━━━━━ DATA FOR THIS EXERCISE ━━━━━

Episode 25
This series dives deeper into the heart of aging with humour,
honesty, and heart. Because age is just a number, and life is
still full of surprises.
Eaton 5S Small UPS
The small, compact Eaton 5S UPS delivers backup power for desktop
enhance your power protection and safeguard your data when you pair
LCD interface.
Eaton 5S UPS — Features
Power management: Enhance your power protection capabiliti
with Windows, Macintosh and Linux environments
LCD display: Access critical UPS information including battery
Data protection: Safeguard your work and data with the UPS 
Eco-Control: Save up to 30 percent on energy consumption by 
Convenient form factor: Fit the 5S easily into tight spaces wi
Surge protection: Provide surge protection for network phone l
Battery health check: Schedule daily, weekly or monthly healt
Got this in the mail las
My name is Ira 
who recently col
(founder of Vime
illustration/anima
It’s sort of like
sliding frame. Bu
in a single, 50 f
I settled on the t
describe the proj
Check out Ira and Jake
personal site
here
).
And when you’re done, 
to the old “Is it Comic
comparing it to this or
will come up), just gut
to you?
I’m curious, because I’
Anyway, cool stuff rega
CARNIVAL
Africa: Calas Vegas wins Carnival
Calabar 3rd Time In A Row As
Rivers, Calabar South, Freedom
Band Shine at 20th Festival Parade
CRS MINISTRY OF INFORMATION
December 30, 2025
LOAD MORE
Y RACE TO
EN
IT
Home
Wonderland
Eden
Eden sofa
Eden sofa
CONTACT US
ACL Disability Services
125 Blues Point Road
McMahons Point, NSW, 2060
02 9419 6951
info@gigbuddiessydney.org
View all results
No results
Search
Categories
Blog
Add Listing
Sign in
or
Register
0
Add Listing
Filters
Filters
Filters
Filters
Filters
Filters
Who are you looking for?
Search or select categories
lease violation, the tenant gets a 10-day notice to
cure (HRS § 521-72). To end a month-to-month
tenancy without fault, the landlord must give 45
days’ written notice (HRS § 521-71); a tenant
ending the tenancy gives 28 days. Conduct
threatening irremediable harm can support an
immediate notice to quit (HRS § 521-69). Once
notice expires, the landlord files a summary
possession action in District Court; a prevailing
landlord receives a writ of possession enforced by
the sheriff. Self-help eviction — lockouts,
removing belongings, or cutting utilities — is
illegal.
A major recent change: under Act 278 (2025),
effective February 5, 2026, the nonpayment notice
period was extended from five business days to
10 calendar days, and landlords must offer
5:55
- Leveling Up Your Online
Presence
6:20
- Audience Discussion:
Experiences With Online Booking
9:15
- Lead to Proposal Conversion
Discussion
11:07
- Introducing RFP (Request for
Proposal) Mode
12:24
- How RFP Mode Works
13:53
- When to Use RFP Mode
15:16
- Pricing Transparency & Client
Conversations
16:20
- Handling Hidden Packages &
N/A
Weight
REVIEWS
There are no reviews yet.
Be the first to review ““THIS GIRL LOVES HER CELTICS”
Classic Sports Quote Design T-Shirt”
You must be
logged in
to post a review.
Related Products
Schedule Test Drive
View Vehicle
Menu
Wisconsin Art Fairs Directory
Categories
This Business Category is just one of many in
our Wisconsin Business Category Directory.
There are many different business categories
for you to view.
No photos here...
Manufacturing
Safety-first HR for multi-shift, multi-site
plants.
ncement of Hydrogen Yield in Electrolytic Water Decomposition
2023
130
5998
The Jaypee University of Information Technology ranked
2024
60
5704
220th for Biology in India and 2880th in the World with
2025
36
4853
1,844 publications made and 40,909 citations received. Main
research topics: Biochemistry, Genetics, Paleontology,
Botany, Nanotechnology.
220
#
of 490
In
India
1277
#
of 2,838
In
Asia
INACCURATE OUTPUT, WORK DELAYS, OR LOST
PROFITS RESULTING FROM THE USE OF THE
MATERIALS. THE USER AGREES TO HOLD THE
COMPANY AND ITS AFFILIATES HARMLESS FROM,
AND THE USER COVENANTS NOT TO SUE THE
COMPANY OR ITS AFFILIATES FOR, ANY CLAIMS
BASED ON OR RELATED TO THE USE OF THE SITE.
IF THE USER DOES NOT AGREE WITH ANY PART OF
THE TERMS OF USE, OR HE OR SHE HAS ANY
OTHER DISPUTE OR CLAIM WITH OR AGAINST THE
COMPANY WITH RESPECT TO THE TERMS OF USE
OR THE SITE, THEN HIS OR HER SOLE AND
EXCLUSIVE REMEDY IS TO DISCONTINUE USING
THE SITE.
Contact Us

━━━━━

TASK TO CARRY OUT:
Output the full set of entries exactly as they were given.

OUTPUT FOR THIS TASK:
Episode 25
This series dives deeper into the heart of aging with humour,
honesty, and heart. Because age is just a number, and life is
still full of surprises.
Eaton 5S Small UPS
The small, compact Eaton 5S UPS delivers backup power for desktop
enhance your power protection and safeguard your data when you pair
LCD interface.
Eaton 5S UPS — Features
Power management: Enhance your power protection capabiliti
with Windows, Macintosh and Linux environments
LCD display: Access critical UPS information including battery
Data protection: Safeguard your work and data with the UPS 
Eco-Control: Save up to 30 percent on energy consumption by 
Convenient form factor: Fit the 5S easily into tight spaces wi
Surge protection: Provide surge protection for network phone l
Battery health check: Schedule daily, weekly or monthly healt
Got this in the mail las
My name is Ira 
who recently col
(founder of Vime
illustration/anima
It’s sort of like
sliding frame. Bu
in a single, 50 f
I settled on the t
describe the proj
Check out Ira and Jake
personal site
here
).
And when you’re done, 
to the old “Is it Comic
comparing it to this or
will come up), just gut
to you?
I’m curious, because I’
Anyway, cool stuff rega
CARNIVAL
Africa: Calas Vegas wins Carnival
Calabar 3rd Time In A Row As
Rivers, Calabar South, Freedom
Band Shine at 20th Festival Parade
CRS MINISTRY OF INFORMATION
December 30, 2025
LOAD MORE
Y RACE TO
EN
IT
Home
Wonderland
Eden
Eden sofa
Eden sofa
CONTACT US
ACL Disability Services
125 Blues Point Road
McMahons Point, NSW, 2060
02 9419 6951
info@gigbuddiessydney.org
View all results
No results
Search
Categories
Blog
Add Listing
Sign in
or
Register
0
Add Listing
Filters
Filters
Filters
Filters
Filters
Filters
Who are you looking for?
Search or select categories
lease violation, the tenant gets a 10-day notice to
cure (HRS § 521-72). To end a month-to-month
tenancy without fault, the landlord must give 45
days’ written notice (HRS § 521-71); a tenant
ending the tenancy gives 28 days. Conduct
threatening irremediable harm can support an
immediate notice to quit (HRS § 521-69). Once
notice expires, the landlord files a summary
possession action in District Court; a prevailing
landlord receives a writ of possession enforced by
the sheriff. Self-help eviction — lockouts,
removing belongings, or cutting utilities — is
illegal.
A major recent change: under Act 278 (2025),
effective February 5, 2026, the nonpayment notice
period was extended from five business days to
10 calendar days, and landlords must offer
5:55
- Leveling Up Your Online
Presence
6:20
- Audience Discussion:
Experiences With Online Booking
9:15
- Lead to Proposal Conversion
Discussion
11:07
- Introducing RFP (Request for
Proposal) Mode
12:24
- How RFP Mode Works
13:53
- When to Use RFP Mode
15:16
- Pricing Transparency & Client
Conversations
16:20
- Handling Hidden Packages &
N/A
Weight
REVIEWS
There are no reviews yet.
Be the first to review ““THIS GIRL LOVES HER CELTICS”
Classic Sports Quote Design T-Shirt”
You must be
logged in
to post a review.
Related Products
Schedule Test Drive
View Vehicle
Menu
Wisconsin Art Fairs Directory
Categories
This Business Category is just one of many in
our Wisconsin Business Category Directory.
There are many different business categories
for you to view.
No photos here...
Manufacturing
Safety-first HR for multi-shift, multi-site
plants.
ncement of Hydrogen Yield in Electrolytic Water Decomposition
2023
130
5998
The Jaypee University of Information Technology ranked
2024
60
5704
220th for Biology in India and 2880th in the World with
2025
36
4853
1,844 publications made and 40,909 citations received. Main
research topics: Biochemistry, Genetics, Paleontology,
Botany, Nanotechnology.
220
#
of 490
In
India
1277
#
of 2,838
In
Asia
INACCURATE OUTPUT, WORK DELAYS, OR LOST
PROFITS RESULTING FROM THE USE OF THE
MATERIALS. THE USER AGREES TO HOLD THE
COMPANY AND ITS AFFILIATES HARMLESS FROM,
AND THE USER COVENANTS NOT TO SUE THE
COMPANY OR ITS AFFILIATES FOR, ANY CLAIMS
BASED ON OR RELATED TO THE USE OF THE SITE.
IF THE USER DOES NOT AGREE WITH ANY PART OF
THE TERMS OF USE, OR HE OR SHE HAS ANY
OTHER DISPUTE OR CLAIM WITH OR AGAINST THE
COMPANY WITH RESPECT TO THE TERMS OF USE
OR THE SITE, THEN HIS OR HER SOLE AND
EXCLUSIVE REMEDY IS TO DISCONTINUE USING
THE SITE.
Contact Us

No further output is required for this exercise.